Department of Medicine, Vanderbilt University Medical Center, 2215B Garland Ave, 1285 MRBIV, Nashville, TN 37232, USA.
Departments of Medicine, Pharmacology, and Biomedical Informatics, Vanderbilt University Medical Center, 2215B Garland Ave, 1285 MRBIV, Nashville, TN 37232, USA.
Cardiovasc Res. 2024 May 29;120(7):735-744. doi: 10.1093/cvr/cvae042.
While variants in KCNQ1 are the commonest cause of the congenital long QT syndrome, we and others find only a small IKs in cardiomyocytes from human-induced pluripotent stem cells (iPSC-CMs) or human ventricular myocytes.
We studied population control iPSC-CMs and iPSC-CMs from a patient with Jervell and Lange-Nielsen (JLN) syndrome due to compound heterozygous loss-of-function (LOF) KCNQ1 variants. We compared the effects of pharmacologic IKs block to those of genetic KCNQ1 ablation, using JLN cells, cells homozygous for the KCNQ1 LOF allele G643S, or siRNAs reducing KCNQ1 expression. We also studied the effects of two blockers of IKr, the other major cardiac repolarizing current, in the setting of pharmacologic or genetic ablation of KCNQ1: moxifloxacin, associated with a very low risk of drug-induced long QT, and dofetilide, a high-risk drug. In control cells, a small IKs was readily recorded but the pharmacologic IKs block produced no change in action potential duration at 90% repolarization (APD90). In contrast, in cells with genetic ablation of KCNQ1 (JLN), baseline APD90 was markedly prolonged compared with control cells (469 ± 20 vs. 310 ± 16 ms). JLN cells displayed increased sensitivity to acute IKr block: the concentration (μM) of moxifloxacin required to prolong APD90 100 msec was 237.4 [median, interquartile range (IQR) 100.6-391.6, n = 7] in population cells vs. 23.7 (17.3-28.7, n = 11) in JLN cells. In control cells, chronic moxifloxacin exposure (300 μM) mildly prolonged APD90 (10%) and increased IKs, while chronic exposure to dofetilide (5 nM) produced greater prolongation (67%) and no increase in IKs. However, in the siRNA-treated cells, moxifloxacin did not increase IKs and markedly prolonged APD90.

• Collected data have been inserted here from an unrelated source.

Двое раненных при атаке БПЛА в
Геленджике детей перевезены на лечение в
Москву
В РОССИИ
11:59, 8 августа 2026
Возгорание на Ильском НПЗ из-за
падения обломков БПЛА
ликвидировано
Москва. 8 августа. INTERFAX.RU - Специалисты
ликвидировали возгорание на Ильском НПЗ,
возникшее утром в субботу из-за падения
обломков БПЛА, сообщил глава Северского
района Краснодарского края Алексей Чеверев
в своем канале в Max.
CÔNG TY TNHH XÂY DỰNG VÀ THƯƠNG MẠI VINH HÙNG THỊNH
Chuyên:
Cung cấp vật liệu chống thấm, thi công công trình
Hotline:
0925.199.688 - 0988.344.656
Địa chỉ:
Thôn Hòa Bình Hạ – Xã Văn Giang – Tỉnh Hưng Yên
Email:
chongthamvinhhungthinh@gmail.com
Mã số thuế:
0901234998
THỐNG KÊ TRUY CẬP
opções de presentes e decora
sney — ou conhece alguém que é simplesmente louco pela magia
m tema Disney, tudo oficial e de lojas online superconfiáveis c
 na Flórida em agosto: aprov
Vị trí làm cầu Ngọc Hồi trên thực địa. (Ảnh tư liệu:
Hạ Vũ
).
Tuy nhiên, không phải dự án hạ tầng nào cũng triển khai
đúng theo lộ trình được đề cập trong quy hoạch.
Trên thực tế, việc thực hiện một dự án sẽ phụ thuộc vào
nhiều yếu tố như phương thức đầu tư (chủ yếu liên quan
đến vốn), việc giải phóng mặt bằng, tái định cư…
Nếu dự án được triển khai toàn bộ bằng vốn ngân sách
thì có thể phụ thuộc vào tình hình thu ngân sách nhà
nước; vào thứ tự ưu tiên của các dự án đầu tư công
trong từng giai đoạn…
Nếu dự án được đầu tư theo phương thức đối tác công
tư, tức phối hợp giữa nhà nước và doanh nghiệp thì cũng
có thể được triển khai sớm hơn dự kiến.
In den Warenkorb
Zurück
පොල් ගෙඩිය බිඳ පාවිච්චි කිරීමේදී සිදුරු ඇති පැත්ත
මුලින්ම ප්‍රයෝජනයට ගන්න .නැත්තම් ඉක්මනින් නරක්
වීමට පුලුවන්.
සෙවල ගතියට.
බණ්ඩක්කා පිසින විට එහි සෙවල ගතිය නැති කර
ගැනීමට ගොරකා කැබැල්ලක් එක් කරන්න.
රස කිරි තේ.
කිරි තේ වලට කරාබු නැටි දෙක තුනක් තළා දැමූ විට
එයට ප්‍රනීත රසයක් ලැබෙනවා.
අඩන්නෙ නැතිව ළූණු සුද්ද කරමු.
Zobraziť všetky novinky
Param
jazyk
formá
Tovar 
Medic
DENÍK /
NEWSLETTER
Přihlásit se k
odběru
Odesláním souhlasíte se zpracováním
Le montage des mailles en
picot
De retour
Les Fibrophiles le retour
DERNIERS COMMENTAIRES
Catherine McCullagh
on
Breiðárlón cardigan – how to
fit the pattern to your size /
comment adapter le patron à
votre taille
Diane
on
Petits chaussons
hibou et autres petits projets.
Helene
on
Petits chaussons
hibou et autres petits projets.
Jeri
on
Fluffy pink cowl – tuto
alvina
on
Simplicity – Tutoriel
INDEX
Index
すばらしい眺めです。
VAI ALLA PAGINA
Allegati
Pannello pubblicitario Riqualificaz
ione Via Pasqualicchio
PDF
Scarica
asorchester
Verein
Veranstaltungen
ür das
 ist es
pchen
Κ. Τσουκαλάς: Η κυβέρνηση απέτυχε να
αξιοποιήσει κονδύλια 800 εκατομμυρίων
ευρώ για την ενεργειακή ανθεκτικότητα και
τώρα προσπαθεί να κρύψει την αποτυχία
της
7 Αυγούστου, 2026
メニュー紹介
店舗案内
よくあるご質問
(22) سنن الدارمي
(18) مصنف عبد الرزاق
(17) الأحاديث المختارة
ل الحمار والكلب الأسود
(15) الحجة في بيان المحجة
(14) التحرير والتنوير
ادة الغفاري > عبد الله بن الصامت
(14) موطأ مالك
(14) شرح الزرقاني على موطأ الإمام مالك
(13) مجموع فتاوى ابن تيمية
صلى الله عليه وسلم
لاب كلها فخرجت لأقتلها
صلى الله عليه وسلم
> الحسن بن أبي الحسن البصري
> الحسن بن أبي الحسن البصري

Our data strongly suggest that KCNQ1 expression modulates baseline cardiac repolarization, and the response to IKr block, through mechanisms beyond simply generating IKs.
虽然 KCNQ1 变异是先天性长 QT 综合征的最常见原因,但我们和其他人发现,从人类诱导多能干细胞(iPSC-CMs)或人类心室肌细胞中获得的 IKs 非常小。
我们研究了人群对照 iPSC-CMs 和因复合杂合性功能丧失(LOF)KCNQ1 变异而导致 Jervell 和 Lange-Nielsen(JLN)综合征的患者来源的 iPSC-CMs。我们比较了药理学 IKs 阻断对基因敲除 KCNQ1 的影响,使用 JLN 细胞、纯合 LOF 等位基因 G643S 的 KCNQ1 细胞或降低 KCNQ1 表达的 siRNA。我们还研究了两种 IKr 阻断剂,即另一种主要的心脏复极化电流,在药理学或基因敲除 KCNQ1 时的作用:莫西沙星,与药物诱导的长 QT 风险非常低相关,以及多非利特,一种高风险药物。在对照细胞中,很容易记录到较小的 IKs,但药理学 IKs 阻断对 90%复极时动作电位持续时间(APD90)没有影响。相比之下,在基因敲除 KCNQ1(JLN)的细胞中,与对照细胞相比,基线 APD90 明显延长(469±20 与 310±16 ms)。JLN 细胞对急性 IKr 阻断的敏感性增加:延长 APD90 100 msec 所需的莫西沙星浓度(μM)在群体细胞中为 237.4[中位数,四分位距(IQR)100.6-391.6,n=7],而在 JLN 细胞中为 23.7(17.3-28.7,n=11)。在对照细胞中,莫西沙星慢性暴露(300 μM)轻度延长 APD90(10%)并增加 IKs,而多非利特慢性暴露(5 nM)产生更大的延长(67%)而 IKs 没有增加。然而,在 siRNA 处理的细胞中,莫西沙星没有增加 IKs 并明显延长 APD90。
我们的数据强烈表明,KCNQ1 表达通过除产生 IKs 以外的机制调节心脏复极的基线,并调节 IKr 阻断的反应。